High-stakes search at DPS
The Durham Public Schools Board of Education embraced a difficult decision Thursday night when it ratified an agreement to usher Superintendent Eric Becoats out of the job he had held for more than three years.
The board might well have dismissed the superintendent for cause, but such cases are difficult and potentially costly to sustain. Instead, they negotiated a settlement that gives Becoats close to $300,000 so that the board can move on to the new leadership the district so acutely needs.
And how it moves on will be critical to a district that has struggled for years with both the perception and, sadly, the reality that it fails to properly educate too many students.
To be fair to Becoats, the district has made progress in his tenure -- but it has been dishearteningly slow and, increasingly in the past eight months, undercut by turmoil surrounding his actions.
Now, the board has an opportunity to recruit a leader who can be transformative, who will turn the highest per-pupil spending in the state into performance that rises well above the nether regions of the state’s school districts.
It is disappointing the board vote to accept Becoats’ resignation split along racial lines. Because members were silent on their reasons for voting yea or nay, and because deliberations on the resignation took place in closed session, it’s impossible to know the motivations and reasoning of anyone’s vote. But the split unavoidably raises the specter of long-standing tension between the board and the African American community.
That said, it was encouraging to see the vote devoid of any rancor or hostility, at least in public. And the board proceeded cordially through the remainder of the public meeting.
We hope that apparent collegiality is a prelude to the board’s pulling together to concur on its goals in finding a new superintendent. The process demands the best thinking and intense engagement of the members individually and collectively.
The process needs to be ambitious and demanding. Durham needs -- demands -- a superintendent with a track record of improving low-performing schools, a superintendent whose background includes work in the trenches of classrooms and building leadership, a superintendent who can recruit and motivate a team with a laser-like commitment to success, from the kindergarten classroom to the halls of the Fuller Building. A commitment to transparency and integrity, with perhaps a touch of humility thrown in, we now realize is critical, too.
The school system is at a crossroads.
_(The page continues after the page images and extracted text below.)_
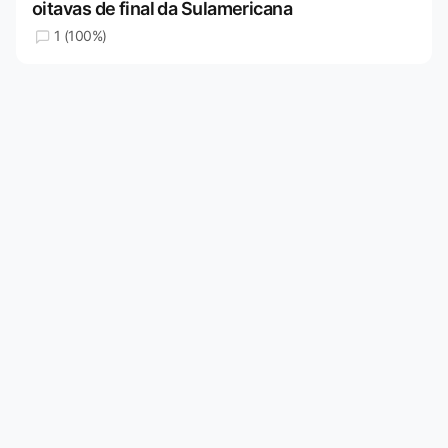
oitavas de final da Sulamericana
1 (100%)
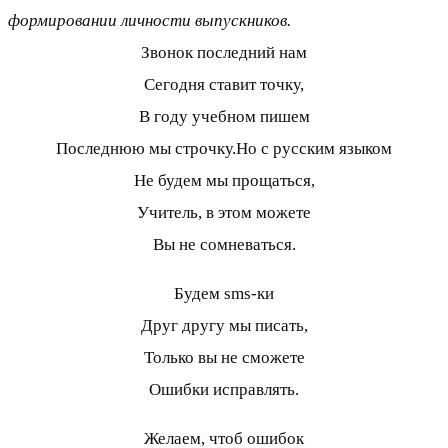
формировании личности выпускников.
Звонок последний нам
Сегодня ставит точку,
В году учебном пишем
Последнюю мы строчку.Но с русским языком
Не будем мы прощаться,
Учитель, в этом можете
Вы не сомневаться.
Будем sms-ки
Друг другу мы писать,
Только вы не сможете
Ошибки исправлять.
Желаем, чтоб ошибок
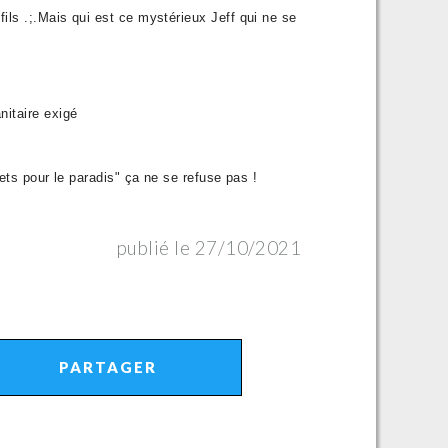
ils .;.Mais qui est ce mystérieux Jeff qui ne se
nitaire exigé
s pour le paradis" ça ne se refuse pas !
publié le 27/10/2021
PARTAGER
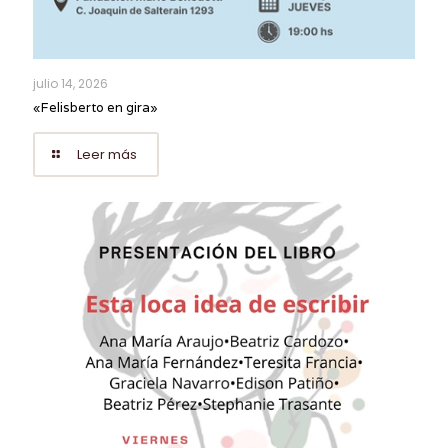
julio 14, 2026
«Felisberto en gira»
Leer más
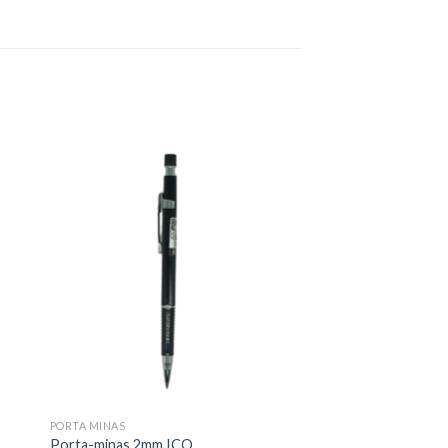
 to
Add to
ist
wishlist
PORTA MINAS
Porta-minas 2mm ICO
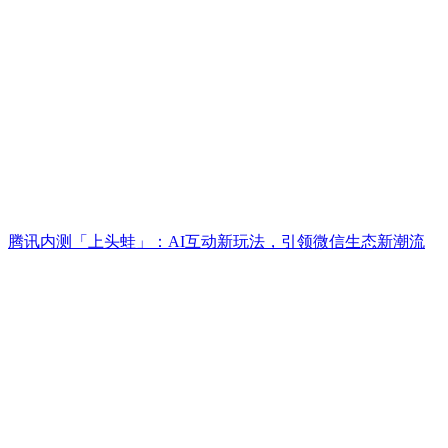
腾讯内测「上头蛙」：AI互动新玩法，引领微信生态新潮流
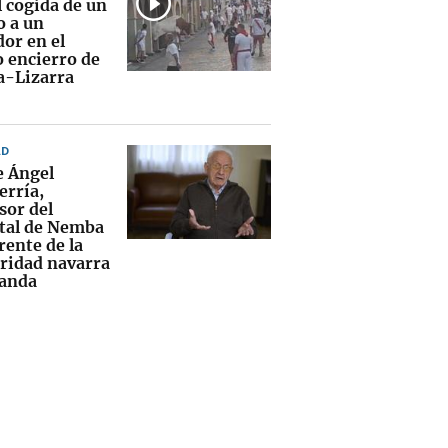
l cogida de un
 a un
dor en el
o encierro de
la-Lizarra
AD
 Ángel
erría,
sor del
tal de Nemba
rente de la
aridad navarra
anda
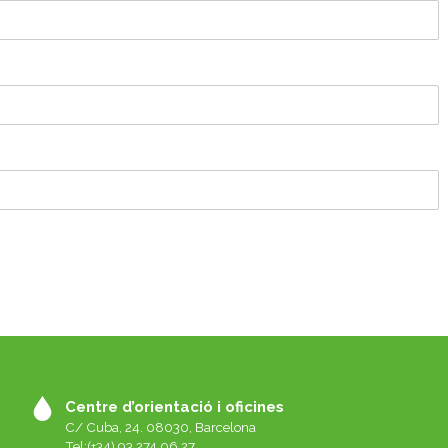
Centre d’orientació i oficines
C/ Cuba, 24. 08030, Barcelona
Tel:(+34) 93 274 06 27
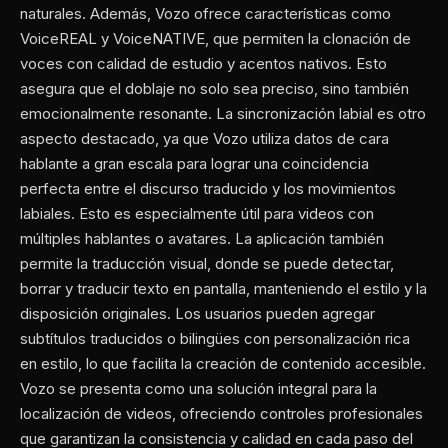
naturales. Además, Vozo ofrece características como
VoiceREAL y VoiceNATIVE, que permiten la clonación de
voces con calidad de estudio y acentos nativos. Esto
asegura que el doblaje no solo sea preciso, sino también
emocionalmente resonante. La sincronización labial es otro
aspecto destacado, ya que Vozo utiliza datos de cara
hablante a gran escala para lograr una coincidencia
perfecta entre el discurso traducido y los movimientos
labiales. Esto es especialmente útil para videos con
múltiples hablantes o avatares. La aplicación también
permite la traducción visual, donde se puede detectar,
borrar y traducir texto en pantalla, manteniendo el estilo y la
disposición originales. Los usuarios pueden agregar
subtítulos traducidos o bilingües con personalización rica
en estilo, lo que facilita la creación de contenido accesible.
Vozo se presenta como una solución integral para la
localización de videos, ofreciendo controles profesionales
que garantizan la consistencia y calidad en cada paso del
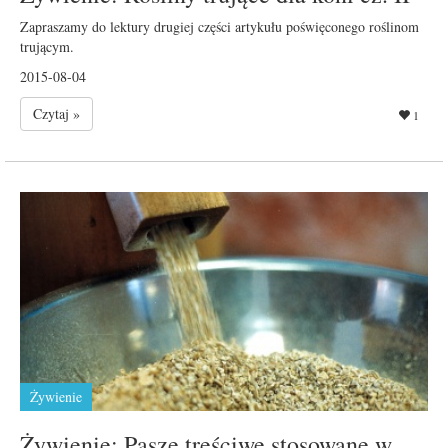
Zapraszamy do lektury drugiej części artykułu poświęconego roślinom
trującym.
2015-08-04
Czytaj »
1
Żywienie
Żywienie: Pasze treściwe stosowane w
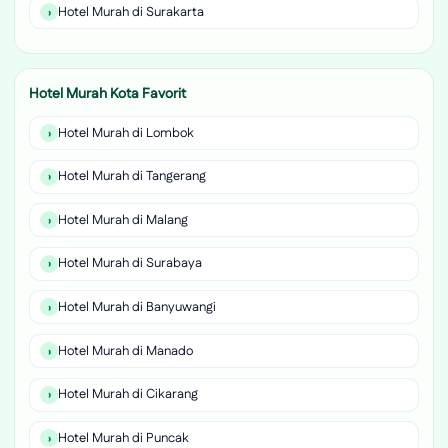
Hotel Murah di Surakarta
Hotel Murah Kota Favorit
Hotel Murah di Lombok
Hotel Murah di Tangerang
Hotel Murah di Malang
Hotel Murah di Surabaya
Hotel Murah di Banyuwangi
Hotel Murah di Manado
Hotel Murah di Cikarang
Hotel Murah di Puncak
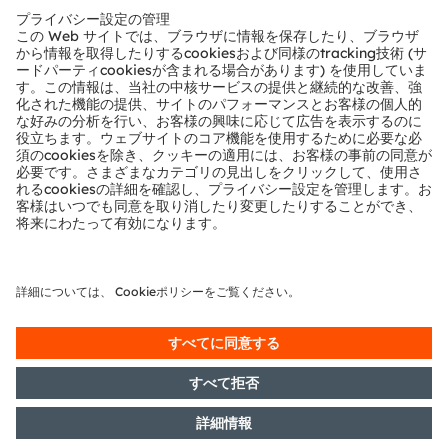
テクニカルサポート
パートナーネットワーク
通報
© 2026 ams-OSRAM AG. All rights reserved.
プライバシーポリシー
利用規約
取引条件
インプリント
Cookie規約
AI利用ポリシー
粤ICP备10066670号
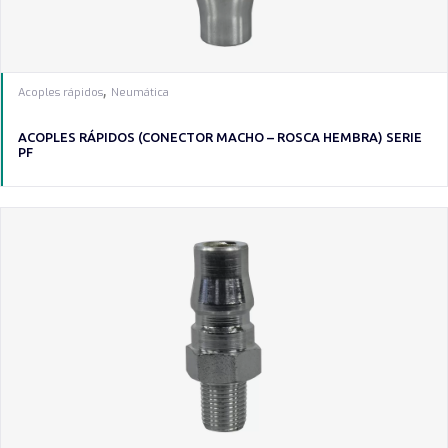
,
Acoples rápidos
Neumática
ACOPLES RÁPIDOS (CONECTOR MACHO – ROSCA HEMBRA) SERIE
PF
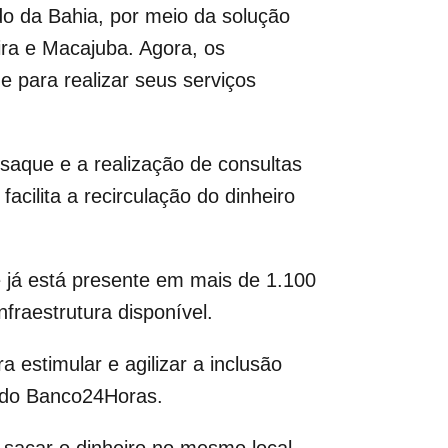
do da Bahia, por meio da solução
ra e Macajuba. Agora, os
 para realizar seus serviços
saque e a realização de consultas
acilita a recirculação do dinheiro
e já está presente em mais de 1.100
fraestrutura disponível.
estimular e agilizar a inclusão
o do Banco24Horas.
m sacar o dinheiro no mesmo local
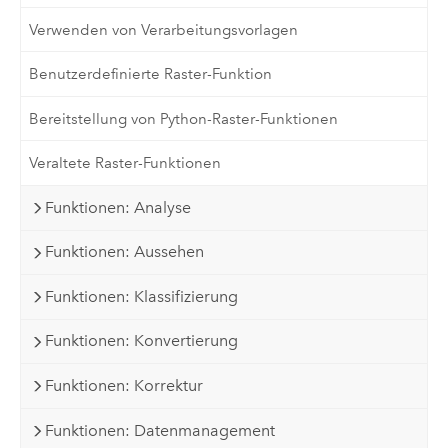
Verwenden von Verarbeitungsvorlagen
Benutzerdefinierte Raster-Funktion
Bereitstellung von Python-Raster-Funktionen
Veraltete Raster-Funktionen
Funktionen: Analyse
Funktionen: Aussehen
Funktionen: Klassifizierung
Funktionen: Konvertierung
Funktionen: Korrektur
Funktionen: Datenmanagement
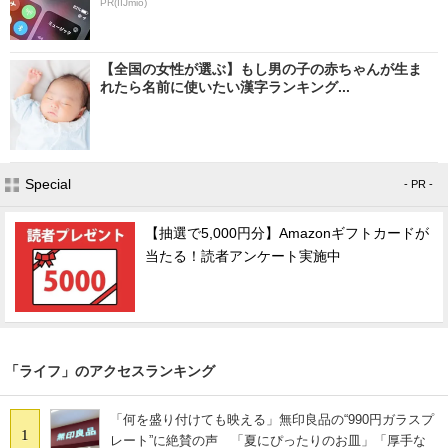
PR(IIJmio)
【全国の女性が選ぶ】もし男の子の赤ちゃんが生ま
れたら名前に使いたい漢字ランキング...
Special
- PR -
【抽選で5,000円分】Amazonギフトカードが
当たる！読者アンケート実施中
「ライフ」のアクセスランキング
「何を盛り付けても映える」無印良品の“990円ガラスプ
1
レート”に絶賛の声 「夏にぴったりのお皿」「厚手な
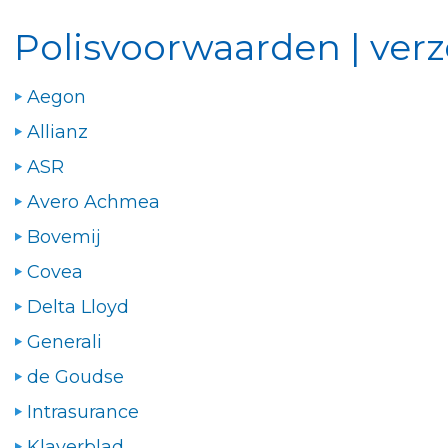
Polisvoorwaarden | verz
Aegon
Allianz
ASR
Avero Achmea
Bovemij
Covea
Delta Lloyd
Generali
de Goudse
Intrasurance
Klaverblad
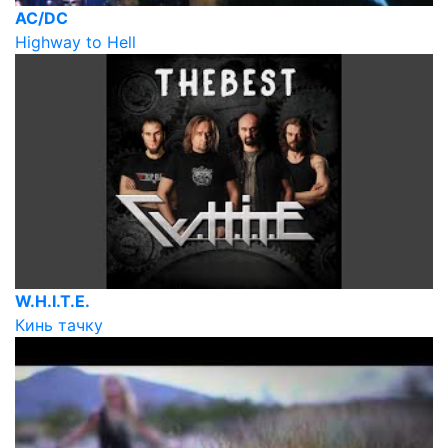
AC/DC
Highway to Hell
W.H.I.T.E.
Кинь тачку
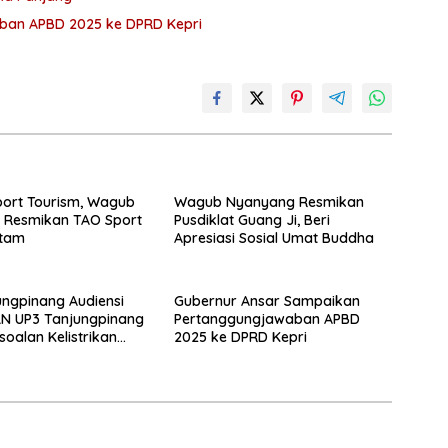
ban APBD 2025 ke DPRD Kepri
ort Tourism, Wagub
Wagub Nyanyang Resmikan
 Resmikan TAO Sport
Pusdiklat Guang Ji, Beri
atam
Apresiasi Sosial Umat Buddha
ungpinang Audiensi
Gubernur Ansar Sampaikan
N UP3 Tanjungpinang
Pertanggungjawaban APBD
soalan Kelistrikan
2025 ke DPRD Kepri
orong Perbaikan
 dan Solusi Jangka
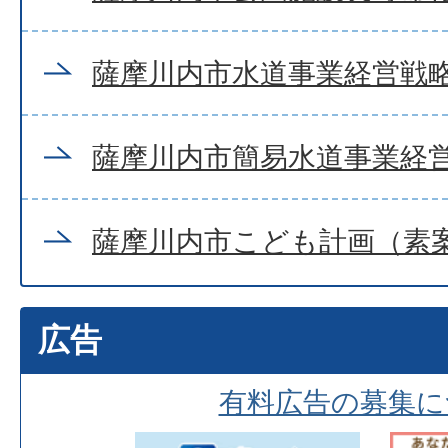
薩摩川内市水道事業経営戦略 
薩摩川内市簡易水道事業経営
薩摩川内市こども計画（素
広告
有料広告の募集に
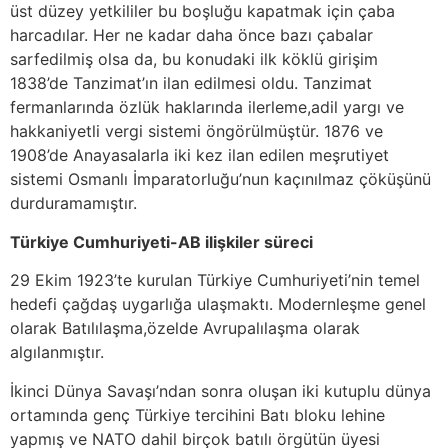
üst düzey yetkililer bu boşluğu kapatmak için çaba
harcadılar. Her ne kadar daha önce bazı çabalar
sarfedilmiş olsa da, bu konudaki ilk köklü girişim
1838’de Tanzimat’ın ilan edilmesi oldu. Tanzimat
fermanlarında özlük haklarında ilerleme,adil yargı ve
hakkaniyetli vergi sistemi öngörülmüştür. 1876 ve
1908’de Anayasalarla iki kez ilan edilen meşrutiyet
sistemi Osmanlı İmparatorluğu’nun kaçınılmaz çöküşünü
durduramamıştır.
Türkiye Cumhuriyeti-AB ilişkiler süreci
29 Ekim 1923’te kurulan Türkiye Cumhuriyeti’nin temel
hedefi çağdaş uygarlığa ulaşmaktı. Modernleşme genel
olarak Batılılaşma,özelde Avrupalılaşma olarak
algılanmıştır.
İkinci Dünya Savaşı’ndan sonra oluşan iki kutuplu dünya
ortamında genç Türkiye tercihini Batı bloku lehine
yapmış ve NATO dahil birçok batılı örgütün üyesi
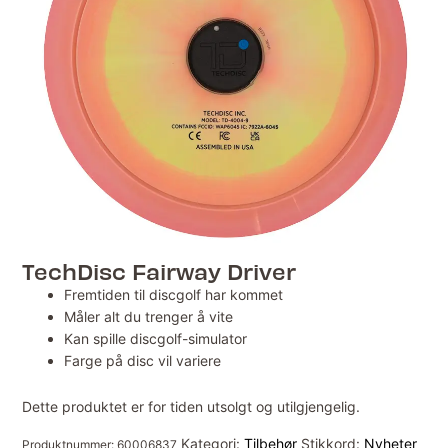
TechDisc Fairway Driver
Fremtiden til discgolf har kommet
Måler alt du trenger å vite
Kan spille discgolf-simulator
Farge på disc vil variere
Dette produktet er for tiden utsolgt og utilgjengelig.
Kategori:
Tilbehør
Stikkord:
Nyheter
Produktnummer:
60006837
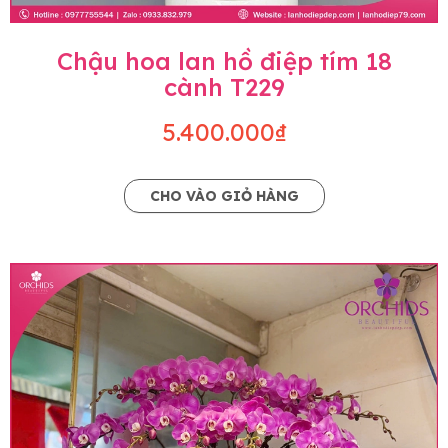
Chậu hoa lan hồ điệp tím 18
cành T229
5.400.000₫
CHO VÀO GIỎ HÀNG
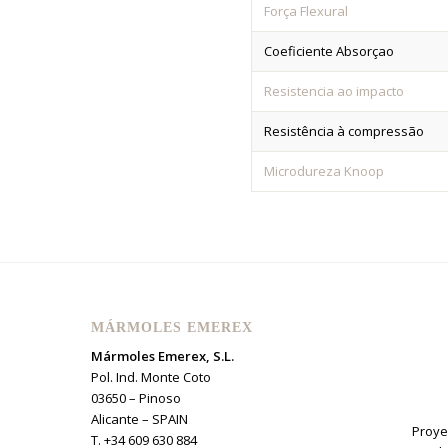
Força Flexural
Coeficiente Absorçao
Resistencia ao impacto
Resistência à compressão
Microdureza Knoop
MÁRMOLES EMEREX
Mármoles Emerex, S.L.
Pol. Ind. Monte Coto
03650 – Pinoso
Alicante – SPAIN
Proye
T. +34 609 630 884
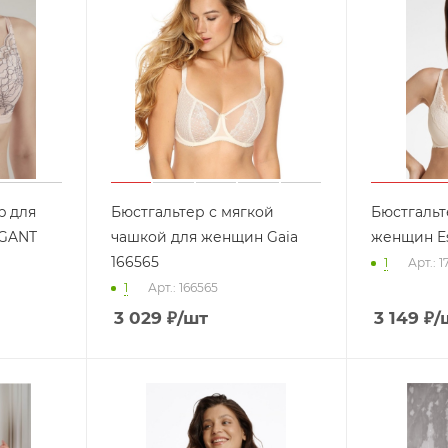
p для
Бюстгальтер с мягкой
Бюстгальт
GANT
чашкой для женщин Gaia
женщин Es
166565
1
Арт.: 
1
Арт.: 166565
3 029
₽
/шт
3 149
₽
/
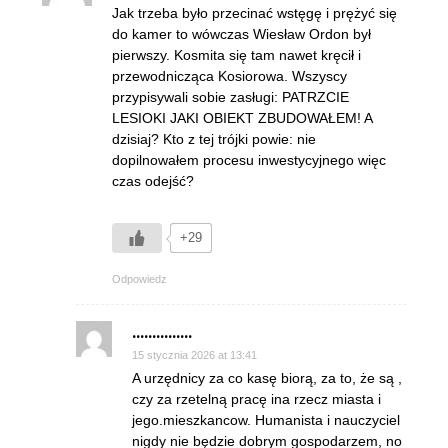
Jak trzeba było przecinać wstęgę i prężyć się
do kamer to wówczas Wiesław Ordon był
pierwszy. Kosmita się tam nawet kręcił i
przewodnicząca Kosiorowa. Wszyscy
przypisywali sobie zasługi: PATRZCIE
LESIOKI JAKI OBIEKT ZBUDOWAŁEM! A
dzisiaj? Kto z tej trójki powie: nie
dopilnowałem procesu inwestycyjnego więc
czas odejść?
+29
Odpowiedz
...............
15 stycznia 2026 at 13:41
A urzędnicy za co kasę biorą, za to, że są ,
czy za rzetelną pracę ina rzecz miasta i
jego.mieszkancow. Humanista i nauczyciel
nigdy nie będzie dobrym gospodarzem, no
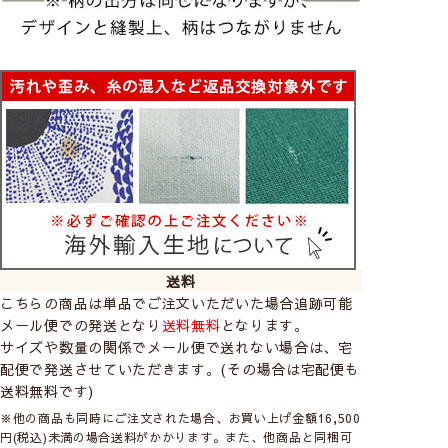
送料
こちらの商品は単品でご注文いただいた場合追跡可能
メール便での発送となり
送料無料
となります。
サイズや数量の関係でメール便で送れない場合は、宅
配便で発送させていただきます。(その場合は宅配便も
送料無料です)
※他の商品も同時にご注文された場合、お買い上げ金額16,500
円(税込)未満の場合送料がかかります。また、他商品と同梱可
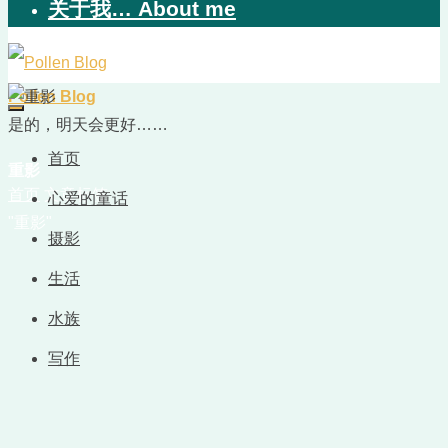
关于我… About me
Pollen Blog
是的，明天会更好……
首页
重影
首页
文章标签
心爱的童话
"重影"
摄影
生活
水族
写作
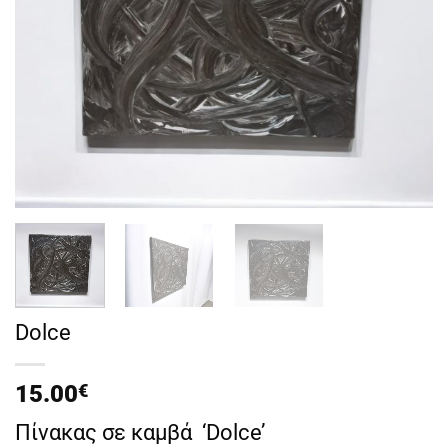
Dolce
15.00
€
Πίνακας σε καμβά ‘Dolce’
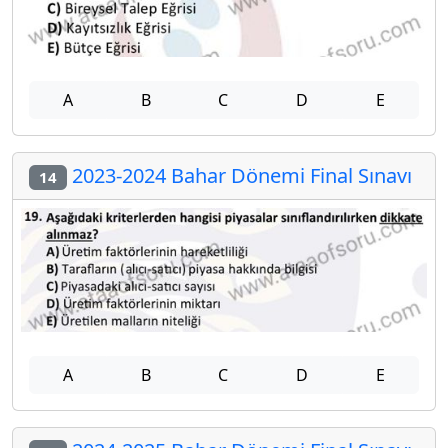
A
B
C
D
E
2023-2024 Bahar Dönemi Final Sınavı
14
A
B
C
D
E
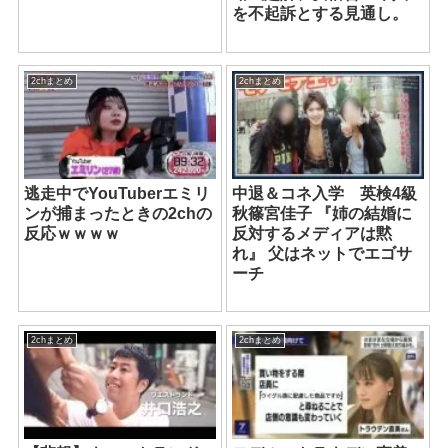
を不起訴とする見通し。
2chまとめ
2chまとめ
逃走中でYouTuberエミリ
中退＆コネ入学 英検4級
ンが捕まったときの2chの
秋篠宮佳子 『姉の結婚に
反応ｗｗｗｗ
反対するメディアは黙
れ』 父はネットでエゴサ
ーチ
2chまとめ
2chまとめ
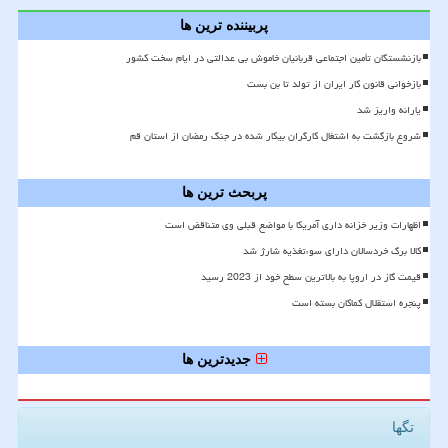
پربیننده ترین ها
بازنشستگان تأمین اجتماعی قربانیان خاموش بی عدالتی در ایام سخت کشور
بازخوانی قانون کار ایران از تولد تا بن بست
یارانه واریز شد
شروع بازگشت به اشتغال کارگران بیکار شده در جنگ رمضان از استان قم
پربحث ترین ها
اظهارات وزیر خزانه داری آمریکا با مواضع قبلی وی متناقض است
کالا برگ خردسالان دارای سوءتغذیه شارژ شد
قیمت گاز در اروپا به بالاترین سطح خود از 2023 رسید
پنجره استقلال کماکان بسته است
جدیدترین ها
تگها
We must pick up the pace of improvement – and certainly cannot lose ground. We must lure families who have fled back to the schools – with sound, top-grade instruction and a refusal to let any outside-of-school distractions deprive boys and girls, young men and women, of their right to a sound education.
The school board made a significant decision Thursday night. Their next moves will be even more significant, and will call for A-plus execution. The community should insist on that – and support it.